План операции разрабатывался в тайне. Знало о нем всего, несколько человек. Настроение же у нашего народа за последние дни резко ухудшилось. В самом деле, до этого хоть и небольшие, но все же были дела. Хоть и не всегда удачно, но ходили на дорогу стрелять проходящих немцев и взрывать мосты. А тут пришел к руководству новый командир и занимается культурно-просветительной работой, стрелять учит. А немцы — они не спят; немцы только и ждут случая. Вот в такой обстановке начался незабываемый день 29 ноября.
— Слушайте, слушайте, Алексей Федорович, — повторил Яременко после того, как понял, что я окончательно проснулся.
В землянке, кроме нас двоих, никого не было. Попудренко давно, конечно, вскочил и побежал выяснить, что случилось. Другие члены обкома тоже вышли.
Выстрелы не повторились. Я оделся, взял оружие. В этот момент открылась дверь, и в землянку ввалились Попудренко, Капранов, Новиков и вместе с ними весь занесенный снегом начальник отделения разведчиков Юрченко. Он задыхался, то ли от быстрой ходьбы, то ли от волнения.
— Ну, говори толком, ты стрелял? — тормошил его Попудренко.
— Погодите трохи… Тут все свои? То есть новичков нет?
— От, чертова душа! — воскликнул Попудренко. — Крутит, мутит, слово из человека не выжмешь! Говори, наконец, ты стрелял? — Юрченко кивнул головой. — Зачем стрелял, зачем в лагере тревогу вызвал?
Еще с вечера группе Юрченко было дано задание разведать лес в сторону села Самотуги. Ничего удивительного в том, что он встретил на своем пути немецких разведчиков, не было. Подумаешь, постреляли немного. Юрченко был человеком не робкого десятка. Не отзвуки отдаленной перестрелки взволновали лагерь. Нет, но все дело было в том, что раздалось несколько выстрелов уже тут, чуть ли не рядом со штабной землянкой.

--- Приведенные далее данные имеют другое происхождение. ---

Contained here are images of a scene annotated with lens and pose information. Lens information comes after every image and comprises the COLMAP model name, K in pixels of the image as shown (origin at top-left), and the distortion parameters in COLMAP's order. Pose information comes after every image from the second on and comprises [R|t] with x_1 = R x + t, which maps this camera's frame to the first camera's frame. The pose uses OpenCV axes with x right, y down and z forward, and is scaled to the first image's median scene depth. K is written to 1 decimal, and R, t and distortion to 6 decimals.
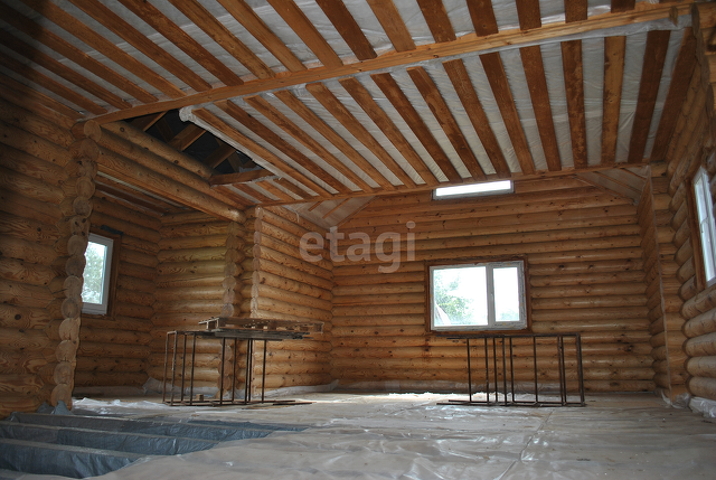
lens RADIAL K [[564.2, 0, 359.8], [0, 564.2, 240.5], [0, 0, 1]] dist [-0.088302, 0.016904]
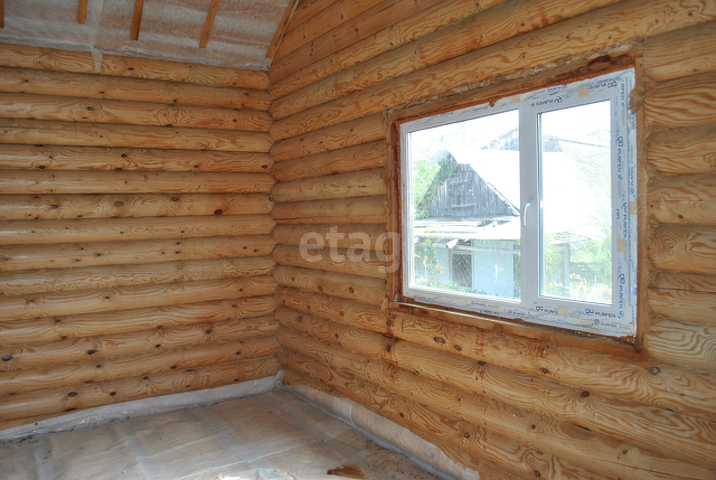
lens RADIAL K [[564.2, 0, 359.1], [0, 564.2, 243.5], [0, 0, 1]] dist [-0.088302, 0.016904]
pose [[0.818165, 0.005635, -0.574956, 0.319199], [0.152592, 0.961968, 0.226567, 0.035214], [0.554366, -0.273103, 0.786189, 0.693798]]
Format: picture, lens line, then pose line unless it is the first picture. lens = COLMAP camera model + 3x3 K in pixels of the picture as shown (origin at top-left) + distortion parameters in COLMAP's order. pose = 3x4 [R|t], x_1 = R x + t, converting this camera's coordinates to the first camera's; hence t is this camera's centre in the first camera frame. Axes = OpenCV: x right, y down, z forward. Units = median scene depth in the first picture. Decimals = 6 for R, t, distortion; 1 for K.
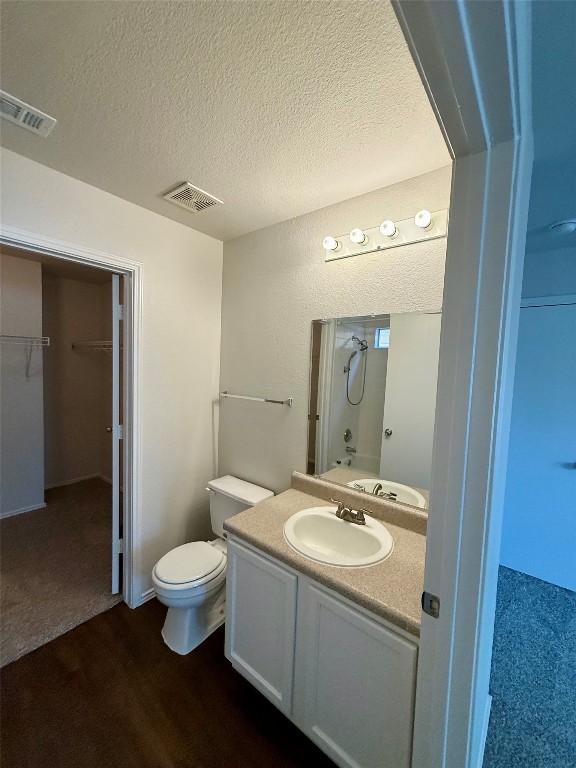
lens RADIAL K [[305.0, 0, 287.0], [0, 305.0, 382.0], [0, 0, 1]] dist [0.001019, -0.000136]
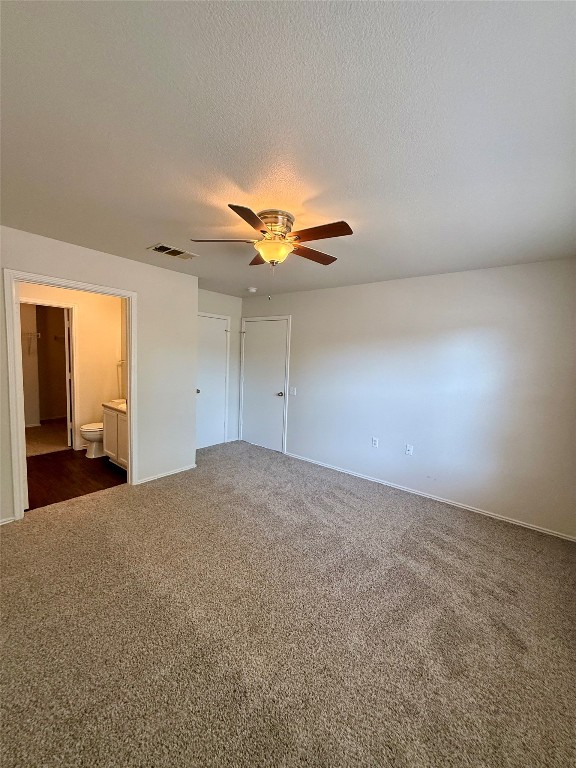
lens RADIAL K [[305.0, 0, 287.0], [0, 305.0, 382.0], [0, 0, 1]] dist [0.001019, -0.000136]
pose [[0.999953, 0.005602, 0.007873, 1.087950], [-0.005763, 0.999773, 0.020517, 0.158066], [-0.007756, -0.020561, 0.999759, -1.337222]]
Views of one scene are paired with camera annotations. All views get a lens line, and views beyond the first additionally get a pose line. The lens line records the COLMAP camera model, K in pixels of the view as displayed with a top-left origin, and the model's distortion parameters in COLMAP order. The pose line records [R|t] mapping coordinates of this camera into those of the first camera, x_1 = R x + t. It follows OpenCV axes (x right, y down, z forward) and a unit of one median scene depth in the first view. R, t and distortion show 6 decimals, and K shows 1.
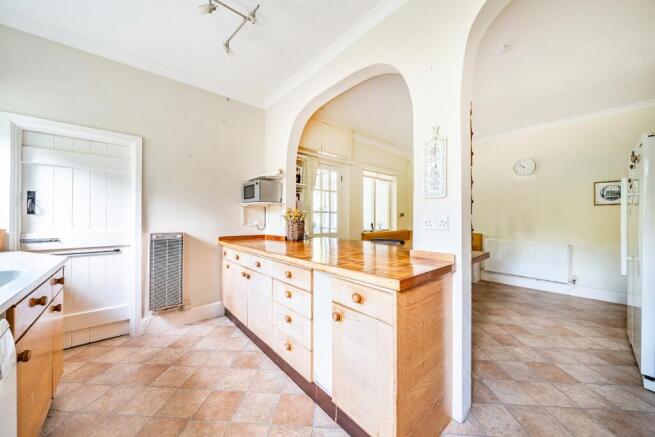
lens RADIAL K [[227.6, 0, 326.6], [0, 227.6, 219.8], [0, 0, 1]] dist [-0.000608, -0.000120]
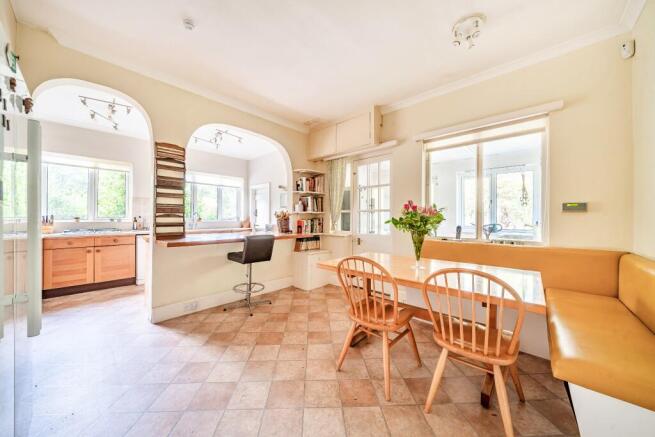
lens RADIAL K [[227.6, 0, 325.9], [0, 227.6, 217.1], [0, 0, 1]] dist [-0.000608, -0.000120]
pose [[0.119083, 0.003407, -0.992878, 1.292908], [-0.005888, 0.999979, 0.002725, -0.011643], [0.992867, 0.005522, 0.119101, 1.061673]]
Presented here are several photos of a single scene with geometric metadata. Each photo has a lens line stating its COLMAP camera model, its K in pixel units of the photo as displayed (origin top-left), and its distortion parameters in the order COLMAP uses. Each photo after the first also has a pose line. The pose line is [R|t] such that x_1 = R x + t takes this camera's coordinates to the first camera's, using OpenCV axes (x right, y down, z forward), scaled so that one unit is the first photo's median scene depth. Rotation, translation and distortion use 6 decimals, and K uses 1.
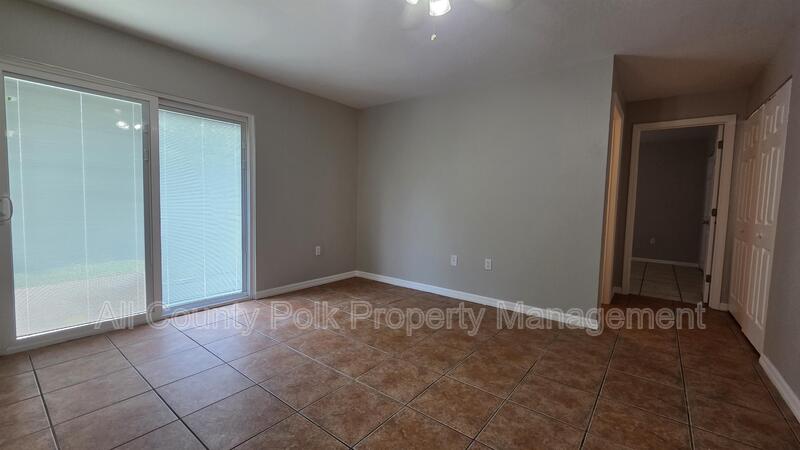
lens RADIAL K [[329.0, 0, 401.0], [0, 329.0, 220.7], [0, 0, 1]] dist [0.000730, 0.000172]
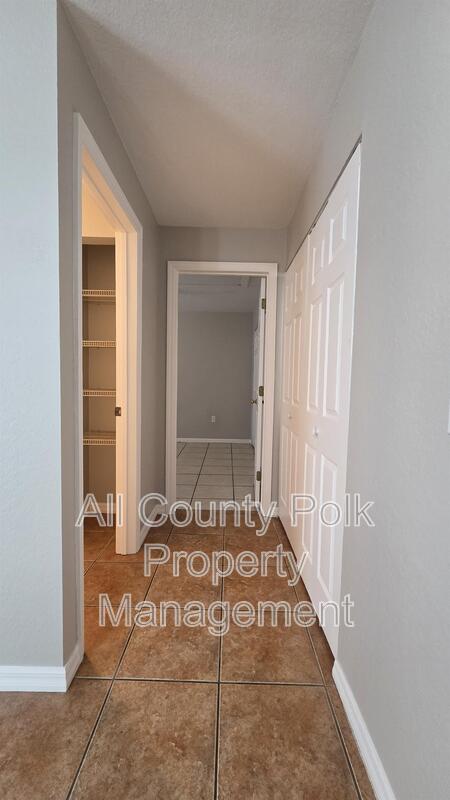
lens RADIAL K [[329.0, 0, 229.1], [0, 329.0, 401.0], [0, 0, 1]] dist [0.000730, 0.000172]
pose [[0.786036, -0.051534, 0.616028, 0.462799], [0.040153, 0.998671, 0.032309, -0.032998], [-0.616875, -0.000661, 0.787061, 0.489024]]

— Виноват, товарищи командиры, — выдавал, наконец, из себя Юрченко. От волнения в воздух разрядил пистолет…
— Чего ты волновался? — спросил нетерпеливый Капранов.
Но я его прервал, попросил лишних выйти. В землянке остались только Попудренко, Новиков и я с Юрченко. Он продолжал тяжело дышать и никак не мог найти нужные слова для рапорта. Я ему дал немного спирту, и он смог, наконец, выговорить:
— Ой, товарищ командир, Алексей Федорович, предатель у нас. Ей богу, предатель. Вот вызовите ребят, они скажут.